Bergische Morgenpost Wermelskirchen/Hückeswagen/Radevormwald
Bundestag überprüft Details der gescheiterten Pkw-Maut
Der neue Untersuchungsausschuss nimmt seine Arbeit auf. Die Anklage der Opposition gegen Bundesverkehrsminister Andreas Scheuer sind fertig.
BERLIN E200 steht draußen am Sitzungssaal. Drinnen geht es um das Schicksal von Verkehrsminister Andreas Scheuer. Wird dem CSU-Politiker sein milliardenschweres Vorgehen zur (vergeblichen) Einführung der Pkw-Maut zum Verhängnis? Das will von diesem Donnerstag an der dritte Untersuchungsausschuss des Bundestages klären. Nach Breitscheidplatz-Attentat und Berateraffäre beugen sich die Parlamentarier nun intensiv über die Aussagen und Akten zur Maut.
Es hat etwas Skurriles, als Ausschusschef Udo Schiefner (SPD) zunächst allen Beteiligten öffentlich mit auf den Weg gibt, den Ausschuss nicht als „Showbühne“misszuverstehen. Die Mitglieder seien mitnichten in der Rolle des Anklägers, auch nicht in der Rolle des Verteidigers, sondern allein als Aufklärer unterwegs. Und dann betreten die Matadore von Opposition und Koalition natürlich die Showbühne und nehmen genauso natürlich die Rolle von Ankläger und Verteidiger ein.
Schon vor der ersten Sitzung steht für Grünen-Fraktionsvize Oliver Krischer
fest: „Andreas Scheuer hat die Verfassung gebrochen und das Parlament belogen.“Auch FDP-Verkehrsexperte Oliver Luksic spricht von „schweren Fehlern“im Zusammenhang mit Scheuers Vorgehen, formal die Ausgaben auf zwei Milliarden Euro zu deckeln, das Vergabeverfahren dann aber so zu dehnen, dass die Drei-Milliarden-Forderung der Maut-Betreiber unterm Strich erfüllt wird. Linke und AfD argumentieren ähnlich. Die SPD zieht sich zumindest darauf zurück, dass hier „schwere Anschuldigungen im Raum“stünden.

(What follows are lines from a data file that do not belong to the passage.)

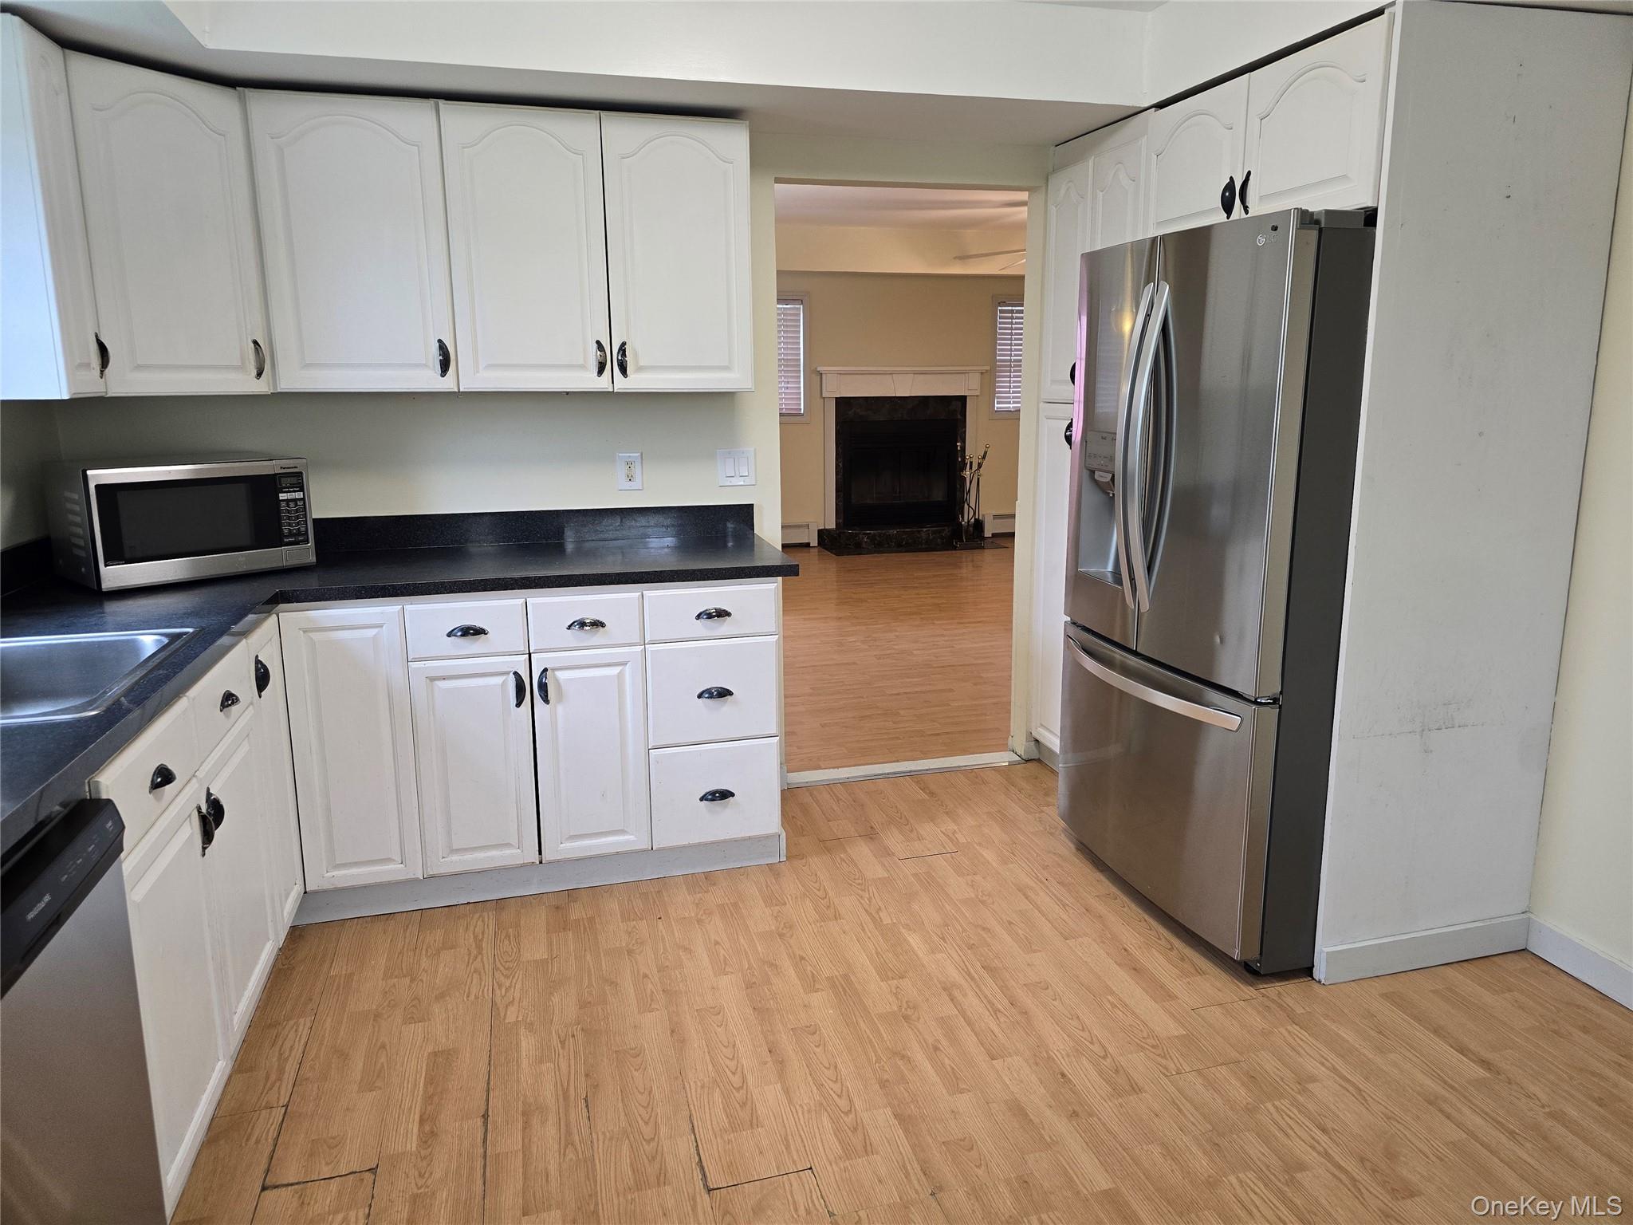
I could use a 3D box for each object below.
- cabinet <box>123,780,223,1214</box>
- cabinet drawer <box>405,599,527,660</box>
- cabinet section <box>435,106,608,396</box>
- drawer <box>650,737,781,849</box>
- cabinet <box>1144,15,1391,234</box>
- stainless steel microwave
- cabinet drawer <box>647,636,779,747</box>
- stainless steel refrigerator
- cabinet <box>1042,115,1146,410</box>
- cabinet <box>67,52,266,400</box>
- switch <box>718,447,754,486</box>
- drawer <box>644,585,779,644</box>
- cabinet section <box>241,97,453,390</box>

So weit die Anklage. Mit einem fröhlichen „Grüß Gott“, meldet sich Scheuers Verteidigung zu Wort. Unions-Verkehrspolitiker Ulrich Lange will zunächst mit „Infrastrukturabgabe“statt Maut die Debatte versachlichen. Sodann ruft er in Erinnerung, dass auch der Bundesrat einschließlich des rot-rot-grün regierten Landes Thüringen zugestimmt, dass auch das Finanzministerium beteiligt war, dass die EU das Vertragsverletzungsverfahren eingestellt hatte. Damit sind die Eingangsplädoyers gehalten: Freispruch für den CSU-Minister, fordert die CSU. Die Anklage von der Opposition wird die Zeit bis Ende nächsten Jahres somit zu klären versuchen, dass Scheuer die Verträge erstens nicht hätte machen dürfen, solange vor dem Europäischen Gerichtshof noch verhandelt wurde. Und dass er sie zweitens schon gar nicht derart ungewöhnlich zu Lasten des Bundes hätte gestalten dürfen. Die Verteidigung wird aus den Unterlagen herauszulesen versuchen, dass Scheuer gezwungen gewesen sei, ein von Bundestag und Bundesrat beschlossenes Gesetz umzusetzen und sich dabei nichts zuschulden kommen ließ. Dazu werden ab Mitte Januar zunächst Experten für Europa- und Vergaberecht gehört, parallel mehr als 50 Ordnern Akten über die Entscheidungsfindung gewälzt, dann die Beteiligten einvernommen, bevor gegen Jahresende der Minister selbst Rede und Antwort zu stehen hat. Sollte der Ausschuss eklatante und eindeutige Fehler finden, dürfte er fällig sein. Zu erwarten sind auf jeden Fall zwei Berichte über die gewonnenen Erkenntnisse. Einer von der Anklage. Und einer von der Verteidigung.